Dataset records

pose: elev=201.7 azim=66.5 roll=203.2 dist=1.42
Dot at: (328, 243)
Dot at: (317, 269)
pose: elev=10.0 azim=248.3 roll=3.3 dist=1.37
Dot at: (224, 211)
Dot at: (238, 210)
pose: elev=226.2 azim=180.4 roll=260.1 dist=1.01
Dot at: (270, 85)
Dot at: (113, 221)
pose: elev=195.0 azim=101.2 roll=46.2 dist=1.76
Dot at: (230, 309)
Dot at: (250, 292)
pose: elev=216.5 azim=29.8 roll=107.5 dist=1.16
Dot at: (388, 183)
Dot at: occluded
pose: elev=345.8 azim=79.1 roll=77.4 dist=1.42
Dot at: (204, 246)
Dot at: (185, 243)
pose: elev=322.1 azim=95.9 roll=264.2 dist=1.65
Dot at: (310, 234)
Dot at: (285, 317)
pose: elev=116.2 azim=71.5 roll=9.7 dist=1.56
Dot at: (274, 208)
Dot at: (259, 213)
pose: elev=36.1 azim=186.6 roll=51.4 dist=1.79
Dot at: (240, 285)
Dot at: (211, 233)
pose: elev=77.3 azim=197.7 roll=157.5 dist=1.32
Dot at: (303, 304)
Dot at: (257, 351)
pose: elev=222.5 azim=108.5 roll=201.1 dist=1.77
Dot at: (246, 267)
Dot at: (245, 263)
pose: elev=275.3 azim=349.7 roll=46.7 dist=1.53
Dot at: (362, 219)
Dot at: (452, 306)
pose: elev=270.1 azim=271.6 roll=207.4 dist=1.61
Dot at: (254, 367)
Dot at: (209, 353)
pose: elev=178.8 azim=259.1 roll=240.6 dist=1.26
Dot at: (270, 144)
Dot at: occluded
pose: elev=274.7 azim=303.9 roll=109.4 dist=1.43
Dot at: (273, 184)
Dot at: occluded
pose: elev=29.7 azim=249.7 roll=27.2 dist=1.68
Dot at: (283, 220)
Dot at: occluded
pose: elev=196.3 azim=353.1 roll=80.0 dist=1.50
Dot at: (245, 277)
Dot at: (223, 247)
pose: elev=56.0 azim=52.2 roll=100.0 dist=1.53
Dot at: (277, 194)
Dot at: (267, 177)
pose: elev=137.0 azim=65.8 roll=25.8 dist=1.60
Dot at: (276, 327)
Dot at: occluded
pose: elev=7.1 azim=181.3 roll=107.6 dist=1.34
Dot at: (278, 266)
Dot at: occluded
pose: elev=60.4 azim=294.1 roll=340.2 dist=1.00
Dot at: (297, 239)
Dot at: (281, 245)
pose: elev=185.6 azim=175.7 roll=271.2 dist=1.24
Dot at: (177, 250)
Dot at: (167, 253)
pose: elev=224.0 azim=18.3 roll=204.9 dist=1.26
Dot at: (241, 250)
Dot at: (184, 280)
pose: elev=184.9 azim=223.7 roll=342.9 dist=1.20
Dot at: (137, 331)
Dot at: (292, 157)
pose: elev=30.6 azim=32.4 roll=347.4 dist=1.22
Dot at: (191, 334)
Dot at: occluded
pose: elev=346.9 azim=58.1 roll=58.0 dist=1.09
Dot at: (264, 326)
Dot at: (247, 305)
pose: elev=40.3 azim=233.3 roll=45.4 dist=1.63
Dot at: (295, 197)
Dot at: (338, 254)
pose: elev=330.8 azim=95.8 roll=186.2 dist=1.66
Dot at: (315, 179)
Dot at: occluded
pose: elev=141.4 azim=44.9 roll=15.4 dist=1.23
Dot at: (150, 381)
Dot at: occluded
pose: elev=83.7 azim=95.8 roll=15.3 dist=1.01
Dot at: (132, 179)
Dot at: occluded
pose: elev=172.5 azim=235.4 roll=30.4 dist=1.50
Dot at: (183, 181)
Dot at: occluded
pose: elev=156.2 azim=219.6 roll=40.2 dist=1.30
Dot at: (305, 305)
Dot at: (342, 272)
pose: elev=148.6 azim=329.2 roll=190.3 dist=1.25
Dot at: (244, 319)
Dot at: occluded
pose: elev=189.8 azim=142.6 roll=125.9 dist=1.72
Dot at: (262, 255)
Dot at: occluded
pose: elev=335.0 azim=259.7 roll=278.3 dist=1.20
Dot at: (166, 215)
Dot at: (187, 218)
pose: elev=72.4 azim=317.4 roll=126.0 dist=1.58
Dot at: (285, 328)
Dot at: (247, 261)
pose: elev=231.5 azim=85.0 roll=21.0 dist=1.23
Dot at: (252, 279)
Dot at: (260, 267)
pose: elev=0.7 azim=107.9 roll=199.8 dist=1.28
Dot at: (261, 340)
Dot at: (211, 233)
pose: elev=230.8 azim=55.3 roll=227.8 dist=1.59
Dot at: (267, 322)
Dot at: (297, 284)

** Exercise aim **
Transcribe the records verbatim, starting with the line containing "pose: elev=36.1 azim=186.6" and ending with the line containing "Dot at: (187, 218)", including both of those lines.

** Written solution **
pose: elev=36.1 azim=186.6 roll=51.4 dist=1.79
Dot at: (240, 285)
Dot at: (211, 233)
pose: elev=77.3 azim=197.7 roll=157.5 dist=1.32
Dot at: (303, 304)
Dot at: (257, 351)
pose: elev=222.5 azim=108.5 roll=201.1 dist=1.77
Dot at: (246, 267)
Dot at: (245, 263)
pose: elev=275.3 azim=349.7 roll=46.7 dist=1.53
Dot at: (362, 219)
Dot at: (452, 306)
pose: elev=270.1 azim=271.6 roll=207.4 dist=1.61
Dot at: (254, 367)
Dot at: (209, 353)
pose: elev=178.8 azim=259.1 roll=240.6 dist=1.26
Dot at: (270, 144)
Dot at: occluded
pose: elev=274.7 azim=303.9 roll=109.4 dist=1.43
Dot at: (273, 184)
Dot at: occluded
pose: elev=29.7 azim=249.7 roll=27.2 dist=1.68
Dot at: (283, 220)
Dot at: occluded
pose: elev=196.3 azim=353.1 roll=80.0 dist=1.50
Dot at: (245, 277)
Dot at: (223, 247)
pose: elev=56.0 azim=52.2 roll=100.0 dist=1.53
Dot at: (277, 194)
Dot at: (267, 177)
pose: elev=137.0 azim=65.8 roll=25.8 dist=1.60
Dot at: (276, 327)
Dot at: occluded
pose: elev=7.1 azim=181.3 roll=107.6 dist=1.34
Dot at: (278, 266)
Dot at: occluded
pose: elev=60.4 azim=294.1 roll=340.2 dist=1.00
Dot at: (297, 239)
Dot at: (281, 245)
pose: elev=185.6 azim=175.7 roll=271.2 dist=1.24
Dot at: (177, 250)
Dot at: (167, 253)
pose: elev=224.0 azim=18.3 roll=204.9 dist=1.26
Dot at: (241, 250)
Dot at: (184, 280)
pose: elev=184.9 azim=223.7 roll=342.9 dist=1.20
Dot at: (137, 331)
Dot at: (292, 157)
pose: elev=30.6 azim=32.4 roll=347.4 dist=1.22
Dot at: (191, 334)
Dot at: occluded
pose: elev=346.9 azim=58.1 roll=58.0 dist=1.09
Dot at: (264, 326)
Dot at: (247, 305)
pose: elev=40.3 azim=233.3 roll=45.4 dist=1.63
Dot at: (295, 197)
Dot at: (338, 254)
pose: elev=330.8 azim=95.8 roll=186.2 dist=1.66
Dot at: (315, 179)
Dot at: occluded
pose: elev=141.4 azim=44.9 roll=15.4 dist=1.23
Dot at: (150, 381)
Dot at: occluded
pose: elev=83.7 azim=95.8 roll=15.3 dist=1.01
Dot at: (132, 179)
Dot at: occluded
pose: elev=172.5 azim=235.4 roll=30.4 dist=1.50
Dot at: (183, 181)
Dot at: occluded
pose: elev=156.2 azim=219.6 roll=40.2 dist=1.30
Dot at: (305, 305)
Dot at: (342, 272)
pose: elev=148.6 azim=329.2 roll=190.3 dist=1.25
Dot at: (244, 319)
Dot at: occluded
pose: elev=189.8 azim=142.6 roll=125.9 dist=1.72
Dot at: (262, 255)
Dot at: occluded
pose: elev=335.0 azim=259.7 roll=278.3 dist=1.20
Dot at: (166, 215)
Dot at: (187, 218)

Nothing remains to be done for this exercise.